WEIL, FRANK LEOPOLD (1894–1957), U.S. lawyer and communal leader. Weil founded the law firm of Weil, Gotshal and Manges in 1926. Weil led many Jewish and general community efforts in a voluntary capacity. Long active in scouting, he was a member of the national executive board of the Boy Scouts of America and chairman of the Jewish Committee on Scouting. He was president of the 92nd Street ymywha, New York, 1932–40 and of the n.y. Metropolitan Section of the National Jewish Welfare Board (jwb). From 1940 to 1950 he served as president of the National Jewish Welfare Board and in this capacity convened the first meeting which created the United Service Organizations (uso), becoming a vice president and later chairman of the President's Committee on Religion and Welfare in the Armed Forces. As president of the jwb during World War ii, he succeeded in mobilizing U.S. Jewry for moral and religious support of the military on an unprecedented scale and received the Medal of Merit, the highest U.S. government civilian award.

Weil was also instrumental in initiating the historical study of jwb and the Jewish community center movement with a view to determining their postwar objectives. The significant recommendations of the jwb survey were adopted in 1948. During Weil's presidency, jwb undertook the sponsorship of the Jewish Book Council of America; the National Jewish Music Council; and, for several years, the American Jewish Historical Society.

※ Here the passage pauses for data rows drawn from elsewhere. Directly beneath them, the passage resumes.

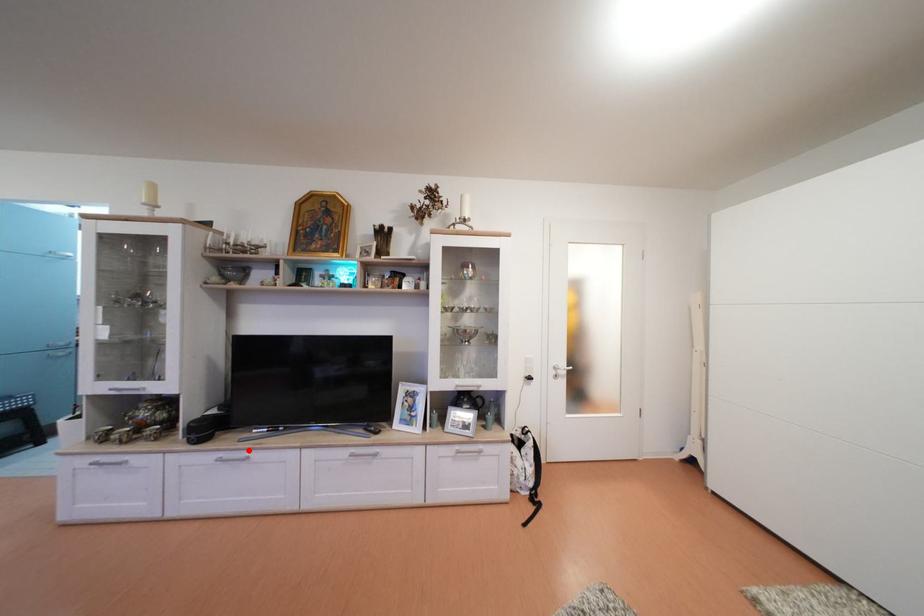
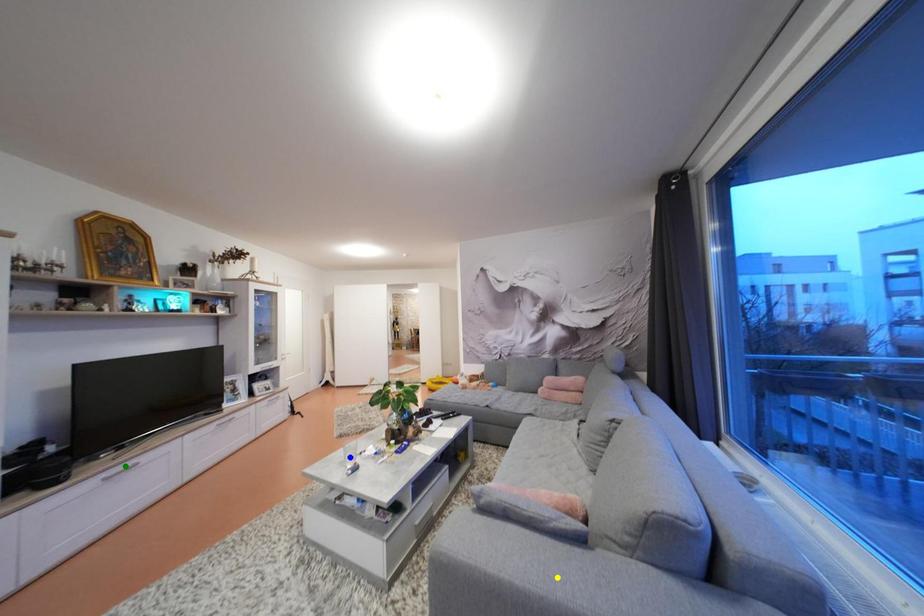
Question: I am providing you with two images of the same scene from different viewpoints. A red point is marked on the first image. You are given multiple points on the second image. Which point in image 2 represents the same 3d spot as the red point in image 1?

Choices:
 (A) green point
 (B) yellow point
 (C) blue point

Answer: (A)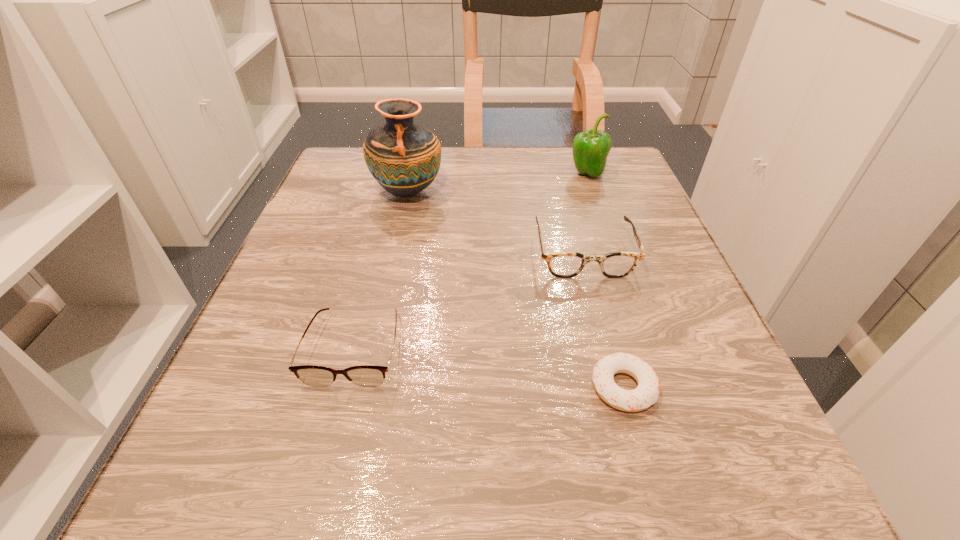
This screenshot has width=960, height=540. Find the location of `pottery`. pottery is located at coordinates (404, 158).

The height and width of the screenshot is (540, 960). I want to click on bell pepper, so click(590, 148).

The width and height of the screenshot is (960, 540). Identify the location of the farther spectacles. (563, 264).

Locate an element on the screen. The image size is (960, 540). the third nearest object is located at coordinates (563, 264).

Where is `the fourth tallest object`? the fourth tallest object is located at coordinates (364, 375).

You are a GUI agent. You are given a task and a screenshot of the screen. Output one action in this format:
    pyautogui.click(x=<x>, y=<y>)
    Task: Click on the left spectacles
    
    Given the screenshot: What is the action you would take?
    pyautogui.click(x=364, y=375)

Identify the location of doughnut. click(647, 392).

I want to click on free region located 0.100m on the right of the pottery, so click(491, 192).

Locate an element on the screen. vacant point located 0.120m on the left of the fourth shortest object is located at coordinates (516, 174).

I want to click on vacant space situated 0.190m on the frame of the taller spectacles, so click(615, 373).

He was a founder and president of the World Federation of ymhas, Jewish Community Centers, and of the National Social Welfare Assembly. In 1952 he was chairman of the National Citizens Committee for un Day. A vice president of Temple Emanu-El, New York, he was elected chairman of the board of governors of Hebrew Union College-Jewish Institute of Religion, which established the Frank L. Weil Institute of Advanced Studies in Religion and the Humanities in his memory.